I’m betting that within 3 years, businesses will be applying the ideas around SSI data plumbing to every conceivable business process and customer touchpoint. Including insurance and underwriting.
🎟️Formula One Announces Blockchain Ticketing Experience
Pet Berisha is the authority on where Sports meets Crypto. I highly recommend his weekly newsletter. Especially this recent take on F1’s plans for NFT ticketing, and the implications.
New digital wallets will mean that anyone can Pay, Prove or Pass (thanks to Tim Bouma for that one). Many in the Web3 community - now including high-end sports clubs and brands - are attempting to do all these three things with NFTs.

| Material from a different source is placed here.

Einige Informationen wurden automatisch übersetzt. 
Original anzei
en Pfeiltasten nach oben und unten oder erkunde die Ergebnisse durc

Which works if it’s just a ticket. Or a digital asset. Amazing new experiences and loyalty programmes. But what if the ticket also needs to be accompanied by proof of ‘Over18’. Or proof of employment. Or proof of anything else for that matter. Or, you know, privacy?
It’s why Verifiable Credentials hold so much promise. And why digital wallets will be used for so much more than NFTs and crypto coins. See also: ‘What’s in a wallet’.
💱The flawed argument for central-bank digital currencies (CDBCs)
Europe’s policymakers are wrong about CBDCs. So argues the Economist in an article on the cashless society ($). We don’t need a digital replacement for cash, it says.
While many promote the benefits of speed, security, inclusion and resilience, there’s a growing number on the other side of the debate. Notably around privacy and perceived (and theoretical) government control.
Put more simply, why can’t my digital money behave like my paper money…? Portable, private and useful everywhere. I make the same argument for identity: why can’t my digital ID behave like my paper ID?
🥷300% spike in fake documents last year - and it’s not just the fraudsters
ID and document fraud used to be about a dodgy guy in a garage with a laminating machine. As the PC arrived, fake documents shifted over to anyone with Photoshop and an eye for editing payslips and the date of birth on an ID card.
But the latest wave of document fraud might not be what it seems. Inscribe’s recent ‘2023 Document Fraud Report’ looked into what was actually being faked in dodgy documents.
It uncovered that fake document templates, like forged payslips, soared by 300%. More interestingly, only 12% had edited only the identity attributes (likely 3rd party fraud). Yet over 40% of fake payslips had changed only the financial details (more likely 1st party fraud).
Throw in AI, and it’s Game Over. Democratise the tools and you also democratise the fraud. We’re going to need a new way to prove things about ourselves. And yes, verifiable credentials are an answer to much of this. Watch this space.